KOTA BENGKULU — Pemerintah Kota Bengkulu mengimbau orangtua dan siswa tingkat SD serta SMP untuk tidak memaksakan diri masuk ke sekolah yang dianggap favorit. Sebab, menurut Kepala Disdikbud Kota Bengkulu Ilham Putra, seluruh SD dan SMP negeri maupun swasta di kota itu kini memiliki standar mutu pendidikan yang relatif setara, baik dari sisi kurikulum maupun fasilitas.
Bagi siswa yang hingga hari terakhir SPMB pada 3 Juli 2026 belum berhasil mendapatkan sekolah, Disdikbud Kota Bengkulu membuka posko pengaduan. Orangtua dan siswa diminta datang langsung ke kantor Disdikbud mulai 4 Juli 2026 untuk melapor.

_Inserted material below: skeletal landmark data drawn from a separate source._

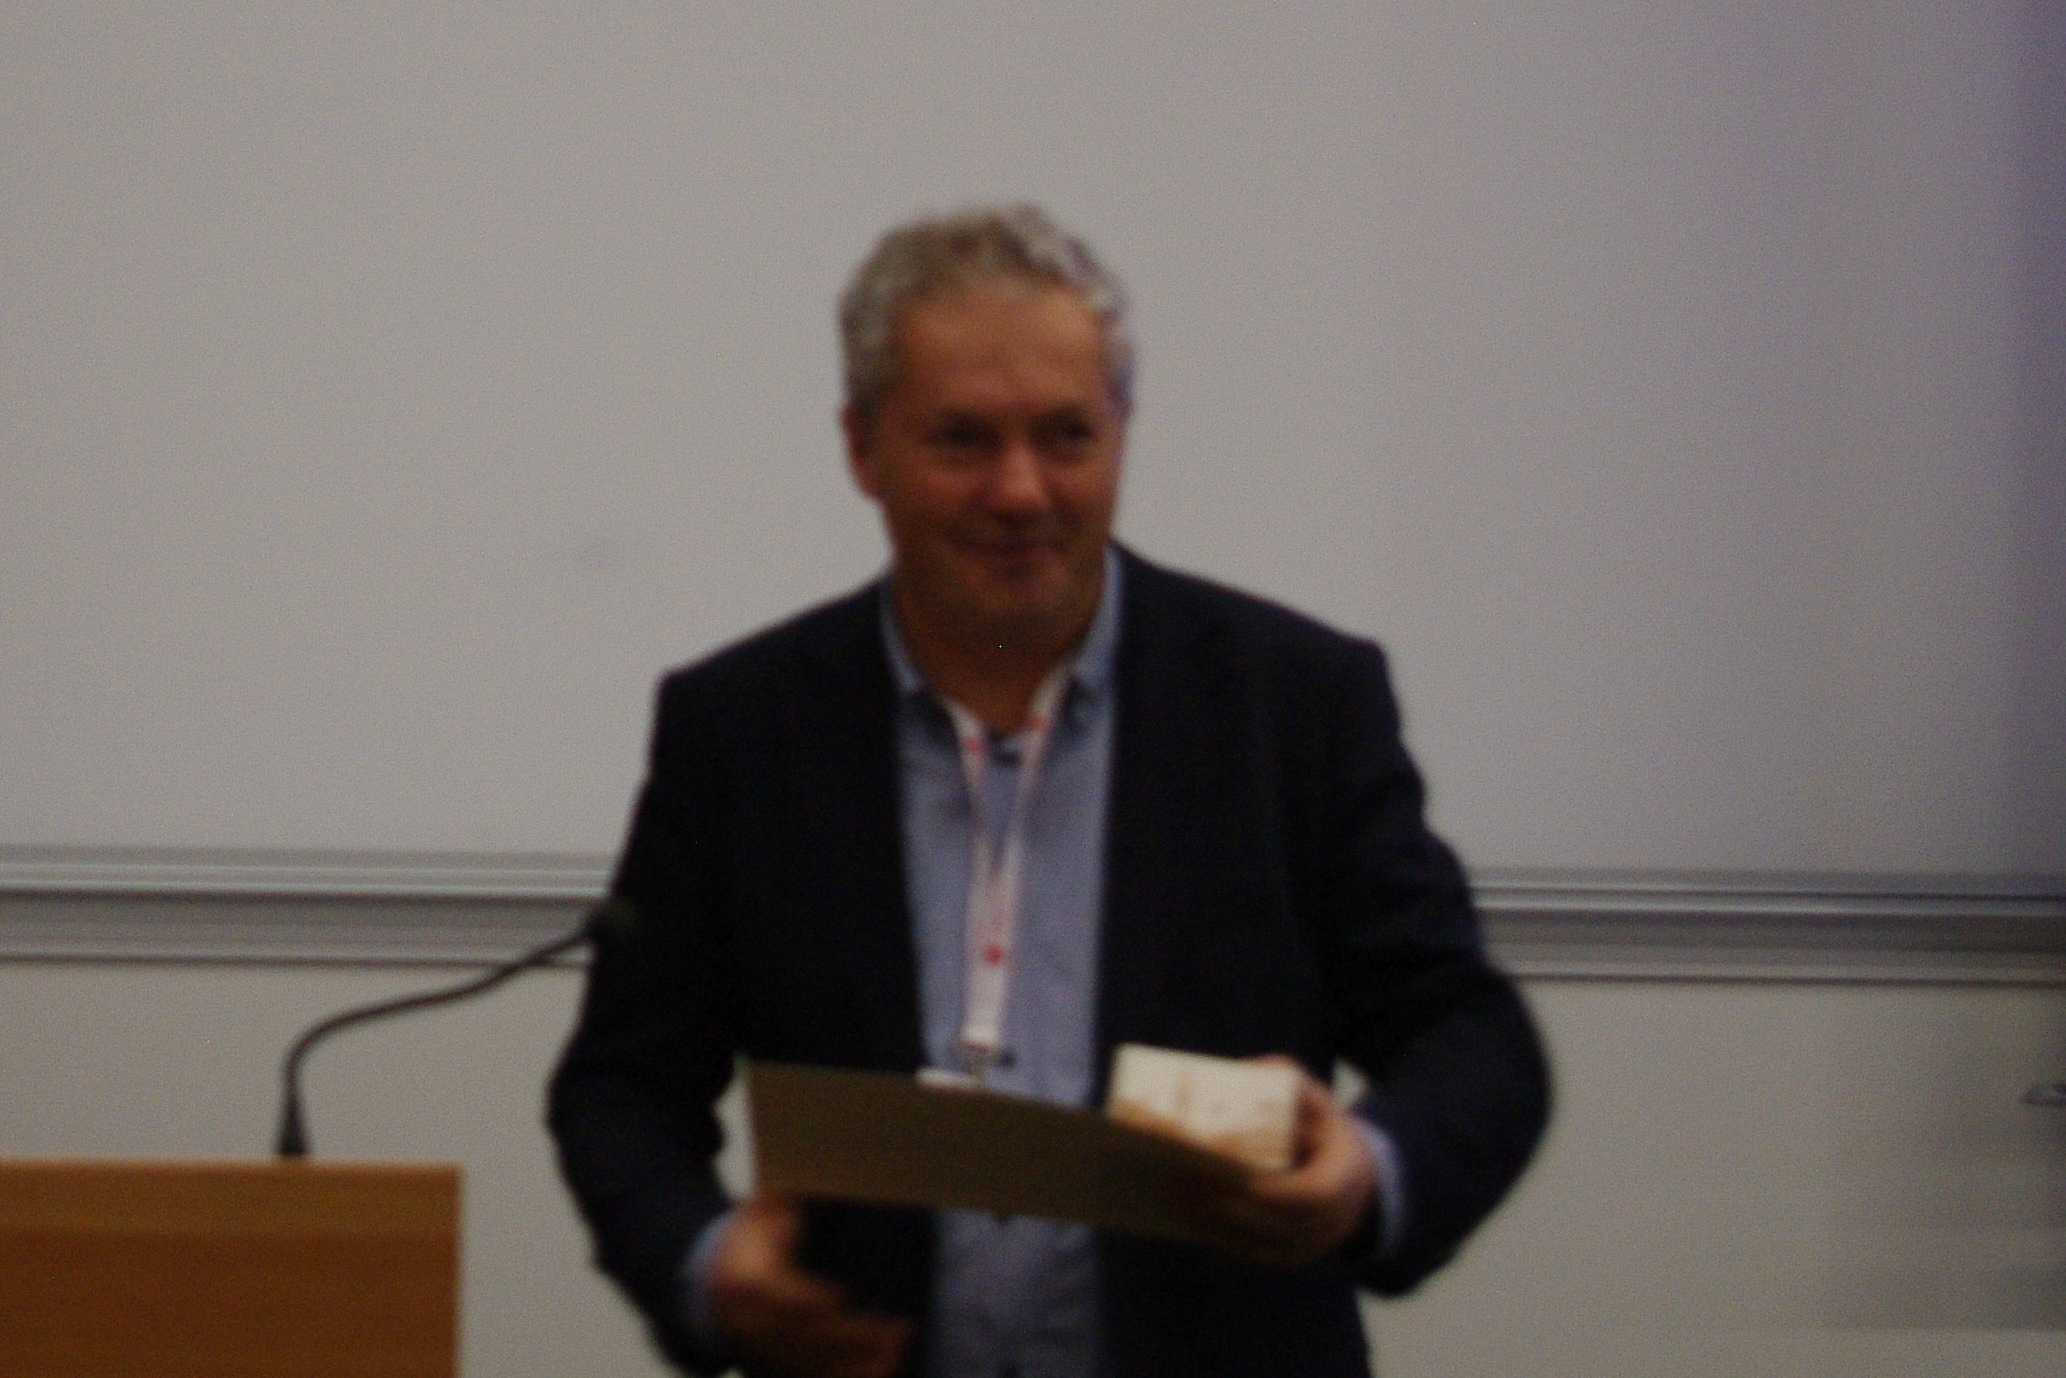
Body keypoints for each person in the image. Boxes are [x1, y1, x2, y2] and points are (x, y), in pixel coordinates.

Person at [549, 204, 1549, 1378]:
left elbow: (1469, 1034)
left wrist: (1363, 1173)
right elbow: (623, 1086)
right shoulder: (745, 729)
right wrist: (707, 1262)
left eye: (1066, 436)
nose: (1020, 490)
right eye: (962, 440)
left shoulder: (1291, 706)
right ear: (862, 449)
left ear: (1121, 434)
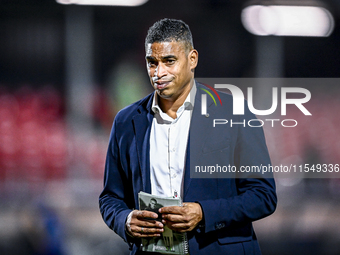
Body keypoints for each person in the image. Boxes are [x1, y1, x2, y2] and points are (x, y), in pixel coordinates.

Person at [99, 18, 277, 254]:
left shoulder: (234, 112)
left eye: (169, 61)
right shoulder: (125, 121)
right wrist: (126, 220)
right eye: (152, 63)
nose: (159, 72)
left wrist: (203, 213)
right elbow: (110, 197)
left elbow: (263, 195)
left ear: (192, 59)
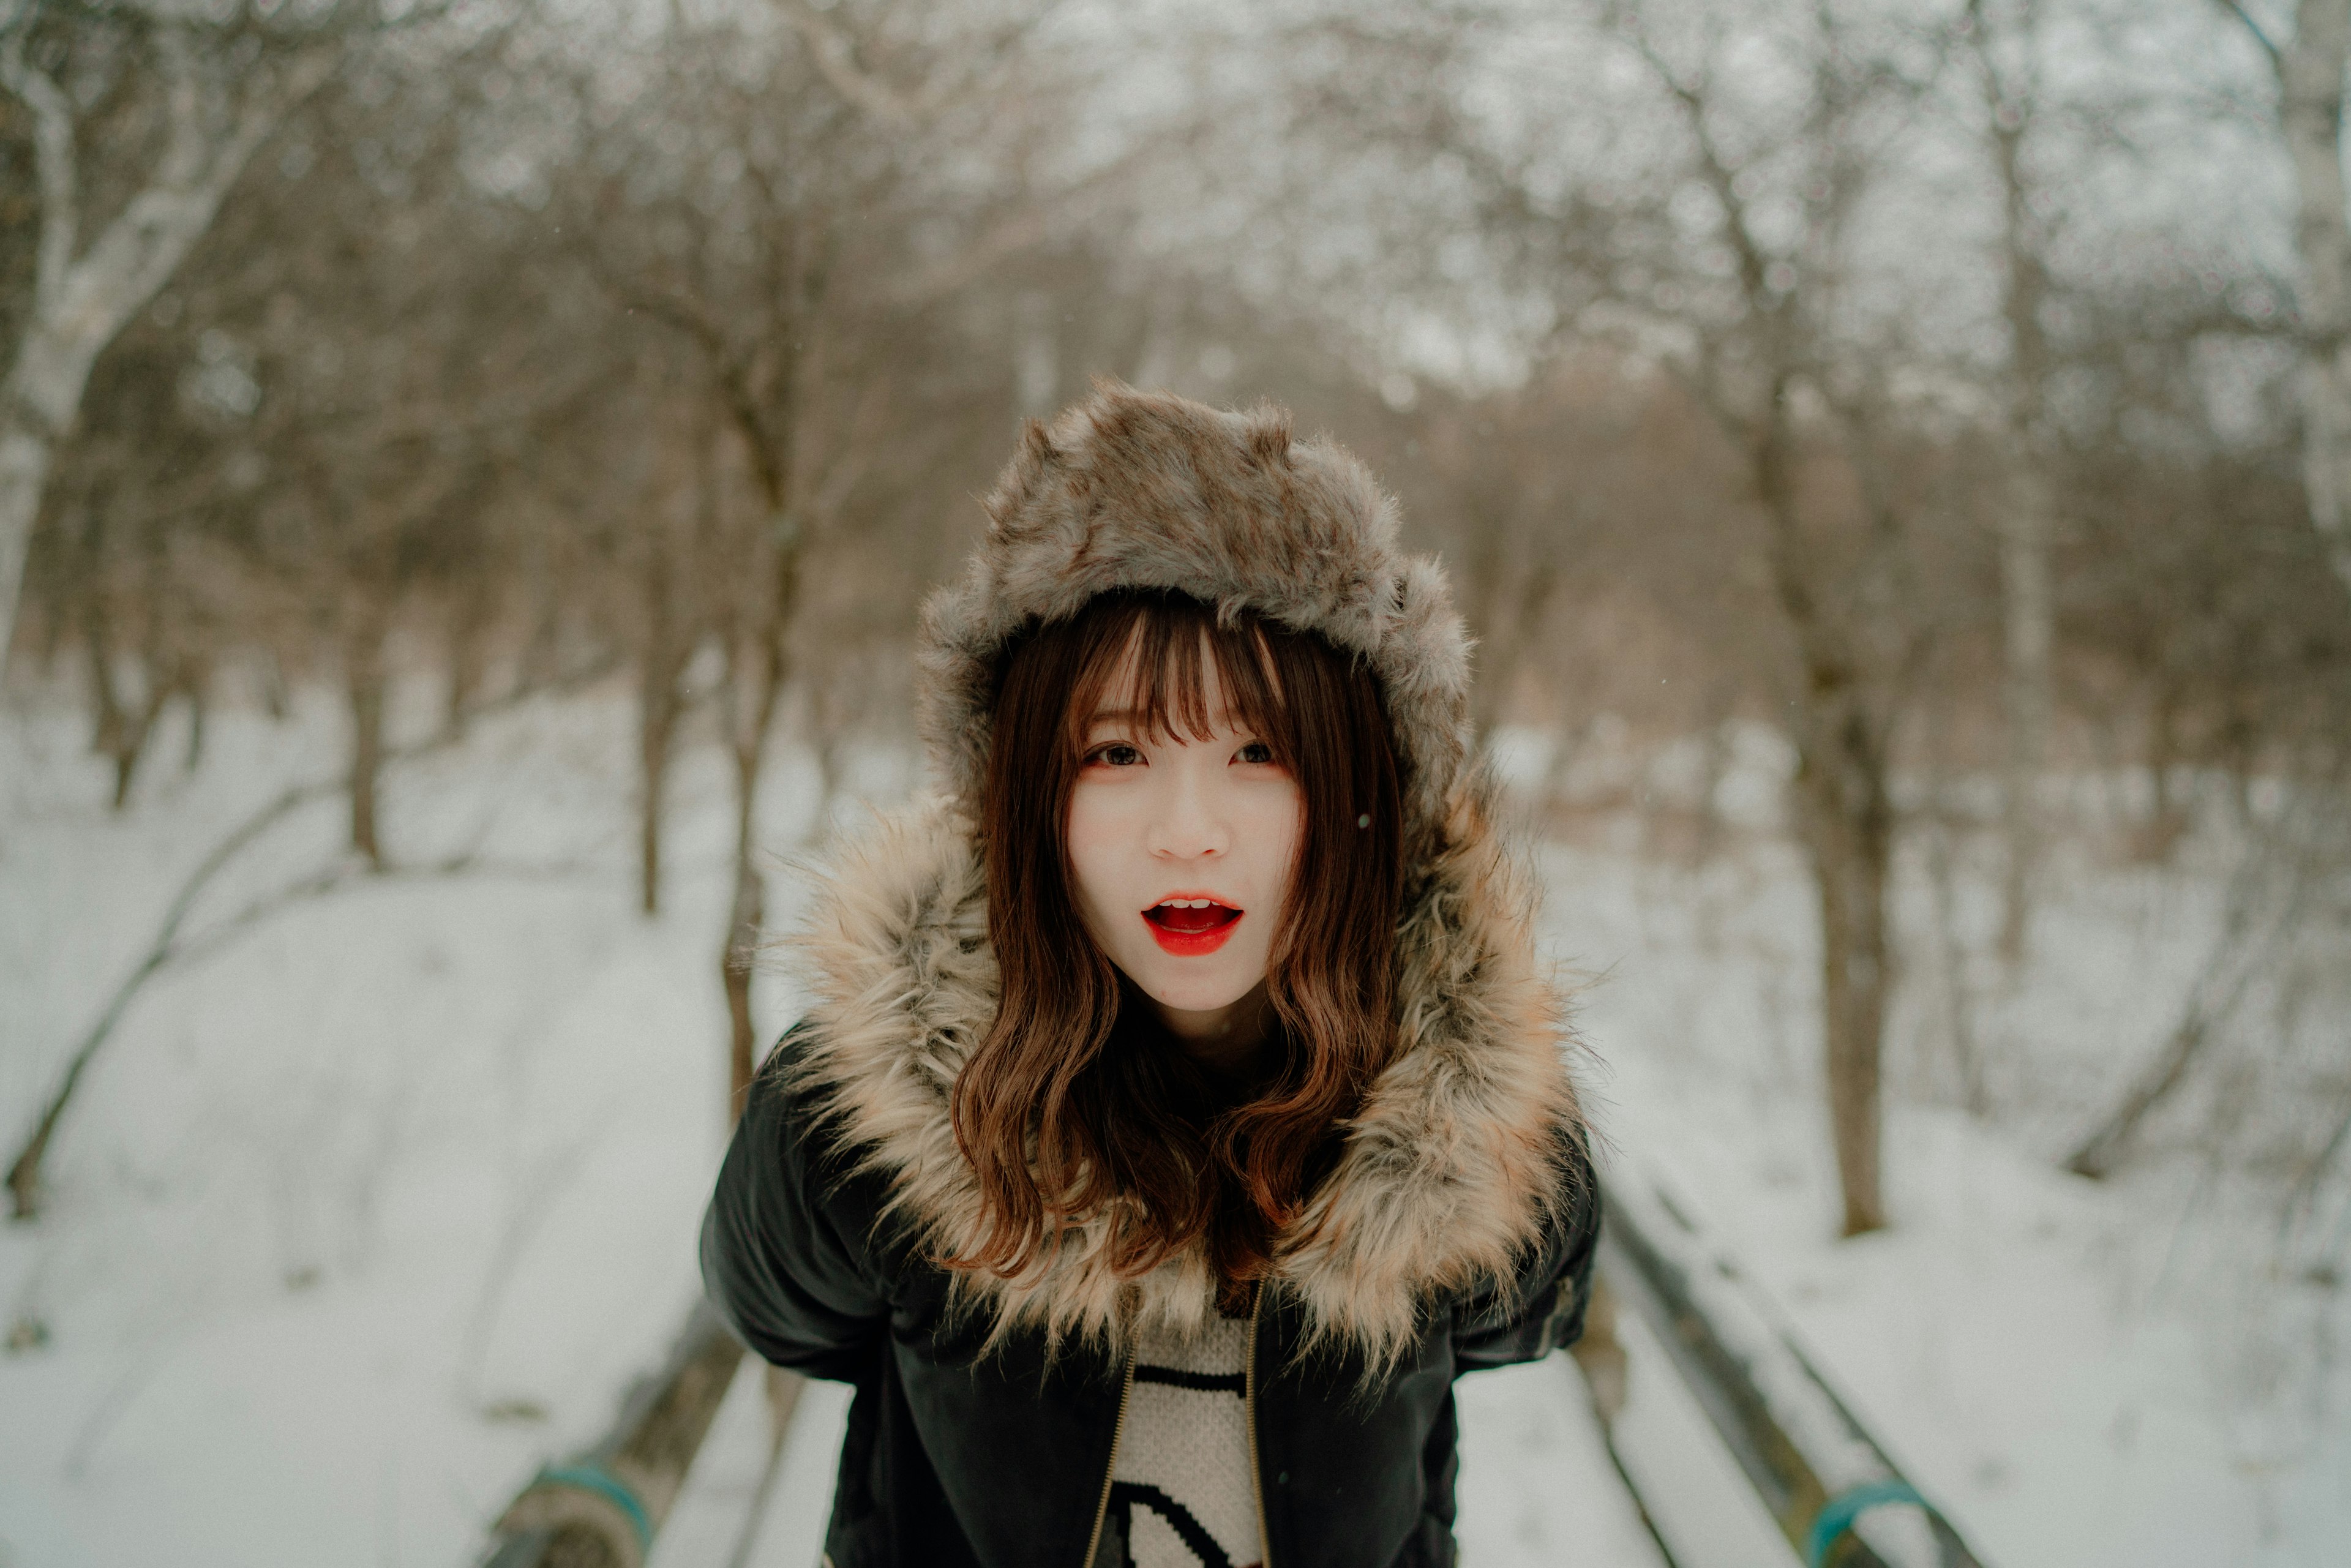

"Mulai tanggal 4 Juli nanti akan kami arahkan ke sekolah-sekolah yang masih memiliki kuota rombongan belajar," kata Ilham Putra di Bengkulu, Senin.
Ilham menegaskan, fanatisme terhadap satu sekolah tertentu sudah tidak relevan. Pemerintah kota telah memastikan pemerataan kualitas pendidikan di seluruh sekolah. "Saat ini seluruh SD dan SMP di Kota Bengkulu sudah memiliki standar yang sama, sehingga yang terpenting adalah anak tetap mendapatkan layanan pendidikan yang baik," ujarnya.
Pemkot Bengkulu berkomitmen penuh menjamin hak akses pendidikan bagi semua anak usia sekolah. Proses transisi penerimaan peserta didik baru tahun ini dirancang agar tidak ada satu pun anak yang tertinggal.
Ilham optimistis seluruh peserta didik yang telah menyelesaikan pendidikan dasar (SD/MI) pada tahun ini dapat tertampung secara keseluruhan di SMP yang tersedia di Kota Bengkulu. Koordinasi intensif antar-kepala sekolah terus diperketat untuk memastikan proses SPMB 2026 berjalan kondusif dan lancar hingga seluruh kuota rombel terisi sesuai regulasi.